Rientrata nella casa dei Signori Diamond notai che l'unica differenza rispetto alla mattina era l'enorme tavola apparecchiata accanto al salone con sopra diversi tipi di antipasto a base di carne che sembravano essere molto più che succulenti. Lizzy mi suggerì di aspettare la famiglia prima di sedermi a tavola per 'buona educazione' e così feci, anche se ogni volta che lanciavo uno sguardo a quel ben di Dio, il mio stomaco brontolava. Evidentemente, per quanto buono fosse stato, l'hot dog non mi aveva saziata a dovere. 

Aspettai in sala da pranzo per circa una decina di minuti abbondante senza che nessuno si presentasse così, per trovare una distrazione più appagante del contare le lampadine del maestoso lampadario che illuminava la stanza, mi decisi a cambiare location.
Con passi da felino mi spostai nell'elegante salone decisa a dare un'occhiata in giro, incuriosita nell'osservare le tante foto incorniciate sopra i mobili che avevo intravisto qualche ora prima.
Mi arrestai quasi subito quando i miei occhi catturarono l'immagine di un ragazzo disteso sul divano.

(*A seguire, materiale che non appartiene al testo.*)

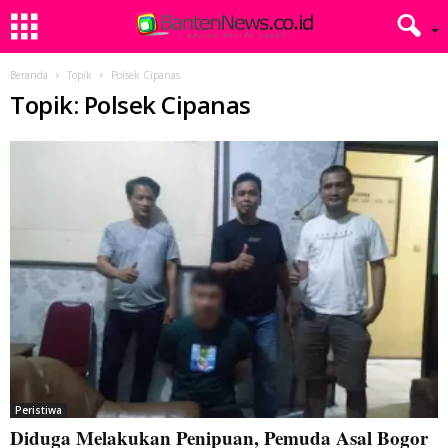
Beranda
Topik
Polsek Cipanas
Topik: Polsek Cipanas
Peristiwa
Diduga Melakukan Penipuan, Pemuda Asal Bogor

Seppur l'apparente ma distaccata somiglianza tra i due, mi ricordò a primo impacco Alec.
Il corpo longilineo e muscoloso rilassato occupava l'intero sofà, le gambe accavallate e i piedi su cui ancora teneva un paio di Dottor Martens scure appoggiati sulla fodera d'un cuscino.
Mi soffermai sulla sua figura incantatrice. 

La sua pelle leggermente abbronzata era priva d'imperfezione e metteva in risalto gli occhi d'un verde talmente intenso da far sorgere il dubbio se portasse delle lenti a contatto. I suoi lineamenti erano delicati e definiti, come se qualcuno l'avesse prima disegnato pensando come poter creare un essere umano tanto affascinante, e poi l'avesse reso reale e tangibile. Il naso era dritto, perfetto, con una debole curvatura all'insù invidiabile, gli zigomi pronunciati che gli donavano un'aria aristocratica, la perfezione di un Dio.
E poi c'erano le labbra piene, scolpite sul mento affilato e i capelli scuri, le ciocche gli ricadevano sul viso, scompigliate e leggere, mosse da un vento invisibile.

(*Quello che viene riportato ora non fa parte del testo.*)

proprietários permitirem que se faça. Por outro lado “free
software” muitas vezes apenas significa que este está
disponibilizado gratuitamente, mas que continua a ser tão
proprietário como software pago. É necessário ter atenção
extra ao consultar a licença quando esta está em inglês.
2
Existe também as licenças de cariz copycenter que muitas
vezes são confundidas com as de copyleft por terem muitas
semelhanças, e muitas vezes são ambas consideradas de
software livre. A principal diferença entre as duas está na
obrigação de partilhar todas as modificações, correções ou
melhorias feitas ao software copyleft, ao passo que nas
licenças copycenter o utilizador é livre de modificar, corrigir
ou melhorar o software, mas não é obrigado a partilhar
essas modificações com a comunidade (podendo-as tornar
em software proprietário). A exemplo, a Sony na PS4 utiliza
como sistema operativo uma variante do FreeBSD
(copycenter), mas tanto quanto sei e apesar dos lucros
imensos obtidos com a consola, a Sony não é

Il mio sguardo scivolò sulle sue mani vigorose, con le vene e i muscoli aggrovigliati a fior di pelle che stringevano la logora copertina di Il Mercante di Venezia, opera di William Shakespeare;
mi soffermai sull'immagine coperta per metà dalle sue dita affusolate, quella del paesaggio lontano della laguna italiana dipinto dai molteplici colori caldi del sole in tramonto.

Ricordai di aver letto quel libro ormai un paio d'anni prima, dopo una lunga lotta interiore sul comprare o meno un'opera del genere domandandomi se fossi in grado di leggerla o se mi sarebbe piaciuta. Fu la scelta migliore che potessi fare. Entrare nel mondo Shakespeariano era stato per me come una rinascita della mia mente e della mia cultura.

Coinvolta da quel piacevole ricordo mi trovai a sussurrare una tra le mie frasi preferite dell'autore, estrapolata proprio da quell'opera, meravigliandomi di come ancora la ricordassi bene:
«Siamo fatti anche noi della materia di cui son fatti i sogni; e nello spazio e nel tempo d'un sogno è racchiusa la nostra breve vita».

Mi mentì amaramente di essermi concessa quella piccola libertà. Il volto del ragazzo si girò immediatamente nella mia direzione. Forse la mia gola si era chiusa immediatamente ed ero volata direttamente in Paradiso, perché occhi tanto profondi, di quel verde luminoso, non potevano essere reali.